En effet, l’article 2017 du Code civil offre la possibilité au constituant d’une fiducie de désigner un tiers protecteur chargé de préserver ses intérêts. En d’autres termes, il s’agit de vérifier que le fiduciaire réalise correctement sa mission et en informer le constituant. L’analogie est évidente avec la surveillance des fonds et la transmission des reporting aux clients.

Des sociétés de gestion de portefeuille développent déjà des services dédiés aux conseillers en gestion de patrimoine pour les accompagner auprès de leurs clients, endosser le rôle de fiduciaire et les rémunérer en qualité de tiers protecteur. La gestion de patrimoine pourrait voir son spectre étendu et ne pas se limiter aux contrats d’assurance-vie. Les honoraires perçus à surveiller l’administration et la gestion du patrimoine seraient eux-mêmes récurrents et participeraient à la valorisation des cabinets qui justifieraient de cette désignation.

Une pratique à défricher

L’allongement de la durée de la vie, notamment celle des clients, impose de réfléchir à la nature des services à proposer. Les contraintes réglementaires n’épargnent pas les clients. Il est probable qu’un jour elles les lasseront et les inciteront à déléguer plus largement la gestion assommante d’un patrimoine.

Poursuivre l’accompagnement des familles sera un enjeu fondamental pour les cabinets de demain. La fiducie constituera une des solutions permettant aux professionnels du patrimoine de se recentrer sur l’échiquier du conseil. L’accompagnement des personnes âgées n’est évidemment pas la seule situation justifiant la création d’une fiducie.

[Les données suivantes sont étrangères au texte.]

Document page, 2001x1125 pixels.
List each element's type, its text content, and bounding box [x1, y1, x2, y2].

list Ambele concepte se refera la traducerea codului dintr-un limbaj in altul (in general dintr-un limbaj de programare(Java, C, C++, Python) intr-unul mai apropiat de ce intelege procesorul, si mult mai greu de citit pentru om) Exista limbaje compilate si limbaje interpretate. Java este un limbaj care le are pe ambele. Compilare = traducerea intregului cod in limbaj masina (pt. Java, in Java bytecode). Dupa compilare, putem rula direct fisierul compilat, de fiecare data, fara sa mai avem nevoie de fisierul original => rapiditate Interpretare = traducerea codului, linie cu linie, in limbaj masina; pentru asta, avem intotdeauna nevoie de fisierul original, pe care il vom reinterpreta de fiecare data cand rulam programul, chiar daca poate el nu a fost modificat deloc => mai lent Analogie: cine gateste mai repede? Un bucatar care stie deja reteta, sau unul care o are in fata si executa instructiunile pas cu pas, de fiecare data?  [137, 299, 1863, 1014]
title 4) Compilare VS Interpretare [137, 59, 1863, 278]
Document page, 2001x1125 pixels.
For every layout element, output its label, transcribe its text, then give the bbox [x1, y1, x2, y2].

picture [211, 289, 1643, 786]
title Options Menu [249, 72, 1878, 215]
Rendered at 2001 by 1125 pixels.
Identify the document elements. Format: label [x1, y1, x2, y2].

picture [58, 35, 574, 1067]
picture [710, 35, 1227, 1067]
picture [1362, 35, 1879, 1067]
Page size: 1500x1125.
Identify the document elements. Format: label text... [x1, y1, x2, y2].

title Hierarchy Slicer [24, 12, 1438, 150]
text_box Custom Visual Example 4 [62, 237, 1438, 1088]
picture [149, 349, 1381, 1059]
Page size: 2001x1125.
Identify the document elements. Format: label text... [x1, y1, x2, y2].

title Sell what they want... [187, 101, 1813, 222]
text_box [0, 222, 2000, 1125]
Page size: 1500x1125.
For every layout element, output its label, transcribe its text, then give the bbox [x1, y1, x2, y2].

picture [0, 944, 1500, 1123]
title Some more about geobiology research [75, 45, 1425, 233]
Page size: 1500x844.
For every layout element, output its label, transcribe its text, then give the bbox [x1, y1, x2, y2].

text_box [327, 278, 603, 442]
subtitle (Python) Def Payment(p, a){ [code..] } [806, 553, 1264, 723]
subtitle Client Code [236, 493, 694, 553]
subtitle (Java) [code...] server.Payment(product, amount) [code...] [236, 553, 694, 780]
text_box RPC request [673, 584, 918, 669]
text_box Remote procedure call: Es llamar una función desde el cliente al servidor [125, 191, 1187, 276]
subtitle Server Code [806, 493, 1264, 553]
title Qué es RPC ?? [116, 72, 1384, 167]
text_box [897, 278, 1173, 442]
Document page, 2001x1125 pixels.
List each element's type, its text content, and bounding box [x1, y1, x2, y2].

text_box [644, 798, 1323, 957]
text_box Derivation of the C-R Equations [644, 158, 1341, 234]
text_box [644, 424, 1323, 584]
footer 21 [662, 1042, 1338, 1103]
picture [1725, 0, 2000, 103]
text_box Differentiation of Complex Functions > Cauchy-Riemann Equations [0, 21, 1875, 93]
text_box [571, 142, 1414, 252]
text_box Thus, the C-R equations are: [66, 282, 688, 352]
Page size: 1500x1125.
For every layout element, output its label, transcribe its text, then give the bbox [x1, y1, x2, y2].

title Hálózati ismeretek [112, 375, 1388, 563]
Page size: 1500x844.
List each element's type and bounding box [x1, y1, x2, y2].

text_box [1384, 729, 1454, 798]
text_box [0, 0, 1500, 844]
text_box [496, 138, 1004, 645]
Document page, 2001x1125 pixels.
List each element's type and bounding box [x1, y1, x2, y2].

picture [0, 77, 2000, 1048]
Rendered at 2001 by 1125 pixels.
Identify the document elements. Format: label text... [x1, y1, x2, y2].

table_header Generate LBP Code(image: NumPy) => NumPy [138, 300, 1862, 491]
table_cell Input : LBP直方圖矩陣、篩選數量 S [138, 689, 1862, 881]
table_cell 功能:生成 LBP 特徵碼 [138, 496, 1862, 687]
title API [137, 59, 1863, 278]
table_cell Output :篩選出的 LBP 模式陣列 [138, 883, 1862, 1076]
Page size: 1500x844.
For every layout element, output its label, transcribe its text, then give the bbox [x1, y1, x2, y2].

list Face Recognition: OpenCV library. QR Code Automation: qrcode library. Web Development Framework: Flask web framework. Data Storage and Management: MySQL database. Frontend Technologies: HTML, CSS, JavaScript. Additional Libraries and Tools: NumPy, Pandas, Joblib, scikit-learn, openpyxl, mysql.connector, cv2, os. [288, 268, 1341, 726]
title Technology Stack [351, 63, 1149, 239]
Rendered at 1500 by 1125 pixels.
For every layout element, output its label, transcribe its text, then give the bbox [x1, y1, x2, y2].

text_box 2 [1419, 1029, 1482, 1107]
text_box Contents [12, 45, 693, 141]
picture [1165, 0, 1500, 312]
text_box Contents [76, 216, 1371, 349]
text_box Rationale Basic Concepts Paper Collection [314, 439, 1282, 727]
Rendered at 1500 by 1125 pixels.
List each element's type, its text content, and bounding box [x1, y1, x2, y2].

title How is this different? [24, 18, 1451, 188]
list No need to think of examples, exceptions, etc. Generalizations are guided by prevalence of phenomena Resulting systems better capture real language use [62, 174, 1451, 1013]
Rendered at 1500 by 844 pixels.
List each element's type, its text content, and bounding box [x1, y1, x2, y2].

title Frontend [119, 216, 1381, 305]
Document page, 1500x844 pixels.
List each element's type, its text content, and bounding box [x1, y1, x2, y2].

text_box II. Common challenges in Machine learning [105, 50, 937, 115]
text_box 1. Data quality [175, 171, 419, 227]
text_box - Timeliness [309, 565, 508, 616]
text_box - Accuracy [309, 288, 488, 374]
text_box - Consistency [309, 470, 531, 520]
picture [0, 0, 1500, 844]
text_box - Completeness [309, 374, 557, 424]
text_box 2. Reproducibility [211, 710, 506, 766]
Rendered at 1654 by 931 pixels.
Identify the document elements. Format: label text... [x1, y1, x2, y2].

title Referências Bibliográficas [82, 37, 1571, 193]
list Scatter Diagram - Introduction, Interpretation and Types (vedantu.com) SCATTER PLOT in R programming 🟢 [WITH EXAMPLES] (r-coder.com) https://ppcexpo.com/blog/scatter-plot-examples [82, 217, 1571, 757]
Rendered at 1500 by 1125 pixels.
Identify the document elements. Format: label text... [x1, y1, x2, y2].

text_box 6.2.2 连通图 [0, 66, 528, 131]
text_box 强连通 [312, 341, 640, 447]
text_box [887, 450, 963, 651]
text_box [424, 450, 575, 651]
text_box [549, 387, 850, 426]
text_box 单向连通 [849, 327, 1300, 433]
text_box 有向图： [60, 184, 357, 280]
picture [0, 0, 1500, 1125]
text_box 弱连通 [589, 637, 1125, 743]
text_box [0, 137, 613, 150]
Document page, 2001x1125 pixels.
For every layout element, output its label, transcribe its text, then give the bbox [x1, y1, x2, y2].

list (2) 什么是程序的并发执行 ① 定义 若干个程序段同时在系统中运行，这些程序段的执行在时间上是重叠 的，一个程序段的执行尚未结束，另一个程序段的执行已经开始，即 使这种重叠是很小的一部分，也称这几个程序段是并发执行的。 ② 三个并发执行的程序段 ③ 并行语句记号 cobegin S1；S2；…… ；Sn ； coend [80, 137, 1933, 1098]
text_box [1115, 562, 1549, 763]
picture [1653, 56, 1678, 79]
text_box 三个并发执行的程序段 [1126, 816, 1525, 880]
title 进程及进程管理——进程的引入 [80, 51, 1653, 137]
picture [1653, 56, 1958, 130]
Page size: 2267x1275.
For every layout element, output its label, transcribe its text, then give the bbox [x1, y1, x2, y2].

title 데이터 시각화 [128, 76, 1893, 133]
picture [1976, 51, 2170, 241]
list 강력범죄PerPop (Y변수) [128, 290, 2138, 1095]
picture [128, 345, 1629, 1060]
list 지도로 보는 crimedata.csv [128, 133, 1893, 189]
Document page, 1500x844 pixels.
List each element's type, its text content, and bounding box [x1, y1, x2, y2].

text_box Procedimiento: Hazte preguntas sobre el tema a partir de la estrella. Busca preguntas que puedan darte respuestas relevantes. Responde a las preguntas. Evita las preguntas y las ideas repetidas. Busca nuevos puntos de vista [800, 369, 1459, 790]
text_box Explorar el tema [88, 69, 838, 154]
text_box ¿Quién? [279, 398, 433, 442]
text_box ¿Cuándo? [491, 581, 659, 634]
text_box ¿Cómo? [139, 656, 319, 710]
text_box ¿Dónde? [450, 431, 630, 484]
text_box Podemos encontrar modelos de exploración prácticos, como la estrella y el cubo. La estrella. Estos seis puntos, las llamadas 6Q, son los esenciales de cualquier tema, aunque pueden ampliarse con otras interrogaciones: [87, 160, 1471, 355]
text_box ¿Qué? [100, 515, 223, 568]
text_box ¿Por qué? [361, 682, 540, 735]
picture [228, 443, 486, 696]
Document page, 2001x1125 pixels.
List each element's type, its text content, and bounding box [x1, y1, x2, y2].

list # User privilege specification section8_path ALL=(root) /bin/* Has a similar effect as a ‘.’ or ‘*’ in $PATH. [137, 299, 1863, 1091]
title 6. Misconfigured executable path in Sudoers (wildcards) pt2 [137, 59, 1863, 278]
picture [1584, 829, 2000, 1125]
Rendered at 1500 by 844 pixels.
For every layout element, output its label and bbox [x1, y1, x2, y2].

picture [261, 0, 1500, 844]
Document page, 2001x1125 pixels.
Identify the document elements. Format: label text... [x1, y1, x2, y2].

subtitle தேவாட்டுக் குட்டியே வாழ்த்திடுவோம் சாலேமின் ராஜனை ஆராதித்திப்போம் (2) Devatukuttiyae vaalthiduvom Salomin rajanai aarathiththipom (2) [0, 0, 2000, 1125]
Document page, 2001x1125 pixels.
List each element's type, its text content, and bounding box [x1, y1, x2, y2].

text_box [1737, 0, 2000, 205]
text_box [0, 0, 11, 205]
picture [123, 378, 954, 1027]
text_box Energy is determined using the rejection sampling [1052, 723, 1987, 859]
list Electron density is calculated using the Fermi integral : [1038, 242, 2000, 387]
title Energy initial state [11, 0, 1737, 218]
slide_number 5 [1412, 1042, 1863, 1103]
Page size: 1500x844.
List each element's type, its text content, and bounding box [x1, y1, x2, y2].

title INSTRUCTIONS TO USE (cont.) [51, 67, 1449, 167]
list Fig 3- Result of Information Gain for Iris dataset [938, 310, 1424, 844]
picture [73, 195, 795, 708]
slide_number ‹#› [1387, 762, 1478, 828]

C’est de la pratique que se détacheront les situations les plus courantes. En effet, le succès de la fiducie auprès des conseils en gestion de patrimoine dépend de plusieurs facteurs au premier rang desquels figure bien évidemment la formation. Une bonne évangélisation ne pouvant se faire sans bible, les fiduciaires auront intérêt à soutenir cet effort d’information. La pratique de la fiducie-gestion décloisonnera cet outil aujourd’hui essentiellement utilisé comme alternative aux garanties traditionnelles des prêts-hypothèque, nantissement. Les contours du rôle de tiers protecteur doivent également être précisés. Il peut aisément être un « simple » superviseur mais ce serait oublier que le code civil va jusqu’à lui conférer, sur option certes, les mêmes prérogatives que celles dont dispose le constituant (!). Ses missions peuvent ainsi être bien plus étendues que la simple information.

La création d’une association comme l’APPIFI va bien évidemment s’attacher à offrir des outils de formation aux professionnels intéressés par le rôle de tiers protecteur. Elle va également définir une charte visant à encourager les bonnes pratiques. Car partager les prérogatives du constituant, c’est possiblement partager sa piscine au mois d’août. Or, il n’est pas certain que ces abus favorisent le développement de la fiducie… Sans aller jusqu’à ces extrêmes - plus humoristiques que probables -, il conviendra d’identifier et gérer les potentiels conflits d’intérêts. Cette charte devra par exemple prévoir les cas où il existe un lien entre le fiduciaire et le tiers de confiance et les mesures à apporter pour garantir l’objectivité du contrôle.

Un cadre juridique bientôt assoupli ?

Par ailleurs, la création d’une fiducie est chère. Dans un premier temps, le déploiement de la fiducie sera consacré à convaincre les familles fortunées. Dans un second temps, la pratique patinera une standardisation des conventions de fiducie pour que les atouts de cette « nouvelle » gestion du patrimoine s’adressent à un public plus large.

Il est enfin probable que la fiducie souffre de ne pouvoir être constituée avec une intention libérale. L’article 2012 du Code civil en formule l’interdiction : pas de donation ni de legs indirects via la fiducie. Cependant, cette interdiction pourrait être bientôt levée assurent les juristes experts sur ce sujet. On imagine alors les perspectives étonnantes que l’outil pourrait présenter dès lors qu’elle permettrait une transmission à titre gratuit du patrimoine. Le cousinage avec le mécanisme de l’assurance-vie serait troublant et la fiducie apparaîtrait dès lors comme une alternative puissante. Le temps est venu pour tous les professionnels de la gestion de patrimoine d’embrasser la belle endormie.